EMR Promotes Accurate Healthcare Documentation

EMR helps improve the quality of medical records greatly.

We have come across dictations that talk about a patient’s workplace, and normally we go to a lot of websites to find the name of the company. All the searches may or may not provide the accurate information, but most of the times we find the info correctly.

The same holds true when it comes to transcribing family history of a patient. We have no clue whatsoever if the patient’s parents are alive or not, or if they have any of the dictated medical conditions. So we just go by what is dictated. A little input about the patient’s family from some other source would have helped. HIPAA does not allow that. So again, we do verbatim transcription.

Even more serious risks await us when we transcribe the patient’s medications, allergies, past medical and surgical history. We have a contractual obligation to transcribe what is dictated, but does that mean what is dictated is accurate 100% of the time? I would say 97% of the time doctors dictate correctly. But the little numbers that they dictate; the lab values, the medication dosages, age of the patient, etc., are the traps most of the time.
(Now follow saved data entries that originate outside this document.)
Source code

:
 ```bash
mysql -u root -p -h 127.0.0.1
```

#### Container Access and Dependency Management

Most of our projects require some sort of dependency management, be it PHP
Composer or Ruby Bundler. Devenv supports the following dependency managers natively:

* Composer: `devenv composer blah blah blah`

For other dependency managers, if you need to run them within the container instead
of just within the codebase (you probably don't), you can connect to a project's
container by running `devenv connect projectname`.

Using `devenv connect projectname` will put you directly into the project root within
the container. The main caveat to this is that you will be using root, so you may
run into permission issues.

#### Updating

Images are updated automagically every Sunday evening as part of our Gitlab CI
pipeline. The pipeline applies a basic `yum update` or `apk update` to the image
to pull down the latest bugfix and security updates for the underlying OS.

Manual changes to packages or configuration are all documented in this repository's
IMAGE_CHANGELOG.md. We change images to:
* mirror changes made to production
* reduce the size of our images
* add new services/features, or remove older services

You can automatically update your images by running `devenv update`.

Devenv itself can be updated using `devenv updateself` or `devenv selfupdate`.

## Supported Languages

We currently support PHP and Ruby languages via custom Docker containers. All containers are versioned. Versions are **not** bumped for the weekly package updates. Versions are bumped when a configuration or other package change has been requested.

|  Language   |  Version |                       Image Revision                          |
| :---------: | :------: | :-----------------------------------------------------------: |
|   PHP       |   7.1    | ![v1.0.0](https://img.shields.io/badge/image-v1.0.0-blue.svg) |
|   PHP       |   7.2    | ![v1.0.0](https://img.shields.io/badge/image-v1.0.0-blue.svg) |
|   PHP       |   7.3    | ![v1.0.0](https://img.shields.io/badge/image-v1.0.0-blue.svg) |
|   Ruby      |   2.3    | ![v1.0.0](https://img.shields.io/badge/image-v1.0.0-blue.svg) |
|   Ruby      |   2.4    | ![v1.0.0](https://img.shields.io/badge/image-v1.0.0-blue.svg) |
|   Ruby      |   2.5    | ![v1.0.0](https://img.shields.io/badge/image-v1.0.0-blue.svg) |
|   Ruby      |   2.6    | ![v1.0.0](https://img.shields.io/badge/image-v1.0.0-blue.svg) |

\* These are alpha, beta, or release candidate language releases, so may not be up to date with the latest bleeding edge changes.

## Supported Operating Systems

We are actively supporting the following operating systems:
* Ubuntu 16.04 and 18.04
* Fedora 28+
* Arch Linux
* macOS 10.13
My experience is, 1 in 10-15 reports contain such errors. Such errors in transcripts cost the doctors dearly because insurance companies deny such claims.

So, how do we know what is dictated is incorrect? For a conventional transcriptionist, there is absolutely no way to find this out. However, someone who works in EMR knows everything about the patient. Hence even if the doctor dictates “the patient underwent hysterectomy in 2005,” he can go back to the patient’s chart to verify if the patient actually underwent hysterectomy in 2005. What if the dictated information is incorrect? What if the patient did not undergo hysterectomy in 2005? If EMR contradicts the doctor’s statement, then EMR wins! You trash what is dictated and go with the data in EMR. In the process, quality is the winner. Such accurate information helps the claims department to reduce denials to a great extent.

This is just one of the many contributions that EMR makes to quality healthcare documentation. We will see more of this later.